My code is shown below:

from __future__ import print_function
import random

grid = [[0, 1, 0, 0, 0, 0],
        [0, 1, 0, 0, 0, 0],#0 are free path whereas 1's are obstacles
        [0, 1, 0, 0, 0, 0],
        [0, 1, 0, 0, 1, 0],
        [0, 0, 0, 0, 1, 0]]


init = [0, 0]
goal = [len(grid)-1, len(grid[0])-1] #all coordinates are given in format [y,x] 
cost = 1


#the cost map which pushes the path closer to the goal
heuristic = [[0 for row in range(len(grid[0]))] for col in range(len(grid))]
for i in range(len(grid)):    
    for j in range(len(grid[0])):            
        heuristic[i][j] = abs(i - goal[0]) + abs(j - goal[1])




#the actions we can take
delta = [[-1, 0 ], # go up
         [ 0, -1], # go left
         [ 1, 0 ], # go down
         [ 0, 1 ]] # go right


#function to search the path
def search(grid,init,goal,cost,heuristic):

    closed = [[0 for col in range(len(grid[0]))] for row in range(len(grid))]# the referrence grid
    closed[init[0]][init[1]] = 1
    action = [[0 for col in range(len(grid[0]))] for row in range(len(grid))]#the action grid

    x = init[0]
    y = init[1]
    g = 0

    f = g + heuristic[init[0]][init[0]]
    cell = [[f, g, x, y]]

    found = False  # flag that is set when search is complete
    resign = False # flag set if we can't find expand

    while not found and not resign:
        if len(cell) == 0:
            resign = True
            return "FAIL"
        else:
            cell.sort()#to choose the least costliest action so as to move closer to the goal
            cell.reverse()
            next = cell.pop()
            x = next[2]
            y = next[3]
            g = next[1]
            f = next[0]


            if x == goal[0] and y == goal[1]:
                found = True
            else:
                for i in range(len(delta)):#to try out different valid actions
                    x2 = x + delta[i][0]
                    y2 = y + delta[i][1]
                    if x2 >= 0 and x2 < len(grid) and y2 >=0 and y2 < len(grid[0]):
                        if closed[x2][y2] == 0 and grid[x2][y2] == 0:
                            g2 = g + cost
                            f2 = g2 + heuristic[x2][y2]
                            cell.append([f2, g2, x2, y2])
                            closed[x2][y2] = 1
                            action[x2][y2] = i
    invpath = []
    x = goal[0]
    y = goal[1]
    invpath.append([x, y])#we get the reverse path from here
    while x != init[0] or y != init[1]:
        x2 = x - delta[action[x][y]][0]
        y2 = y - delta[action[x][y]][1]
        x = x2
        y = y2
        invpath.append([x, y])

    path = []
    for i in range(len(invpath)):
        path.append(invpath[len(invpath) - 1 - i])
    print("ACTION MAP")
    for i in range(len(action)):
        print(action[i])

    return path

a = search(grid,init,goal,cost,heuristic)
for i in range(len(a)):
    print(a[i])

Solution

  • The typical way to achieve this is to inflate the obstacles before doing the search.

    Suppose your robot is circular with a radius of 25 cm. If the robot center is less than 25 cm from the obstacle, the edge of the robot will hit the obstacle, right? Thus you enlarge (inflate) the obstacle by 25 cm (meaning that any point closer than 25 cm from the original obstacle becomes itself an obstacle) so that you can plan the motion of the center of the robot.

    If you want an additional safety margin of, for instance, 10 cm (that is, the edge of the robot further than 10 cm from the obstacle), you can inflate the obstacle by 35 cm instead of 25.

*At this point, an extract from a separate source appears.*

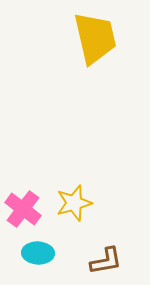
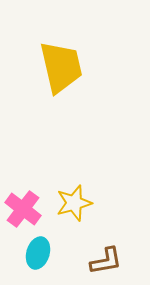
yellow trapezoid: moved 34 px left, 29 px down
cyan ellipse: rotated 76 degrees counterclockwise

    For Non-circular Robots, the obstacle should be inflated by at least half of the longest axis to be sure that there is no collision with the obstacles. For example, if Robot's shape is 50x80, the obstacles should be inflated by 80/2 = 40 to ensure that the trajectory is safe.

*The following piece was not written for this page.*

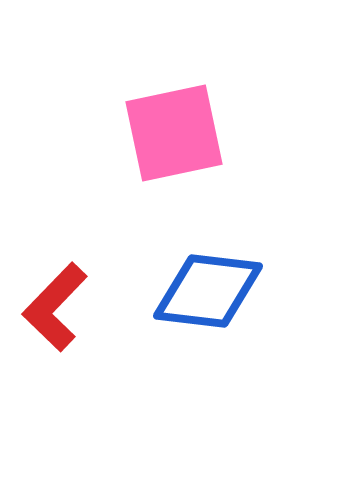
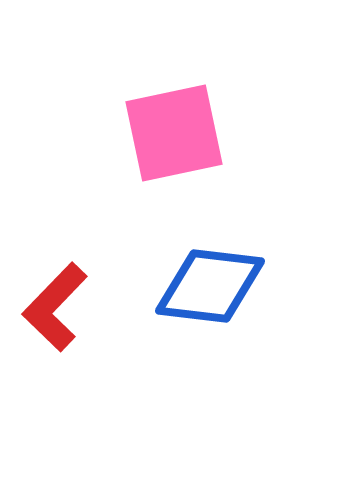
blue diamond: moved 2 px right, 5 px up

    Also, note that the obstacle inflation method works best for circular/square shaped robots. For Rectangular Robots/Robots which have one longer axis, it can be problematic in the case when the Grid Map around the robot has narrow passages where even though the Robot could realistically pass through it, obstacle inflation can make it infeasible.

    This obstacle inflation can be done programmatically using morphology operations on the map considered as an image. See for instance dilation in scikit-image.morphology.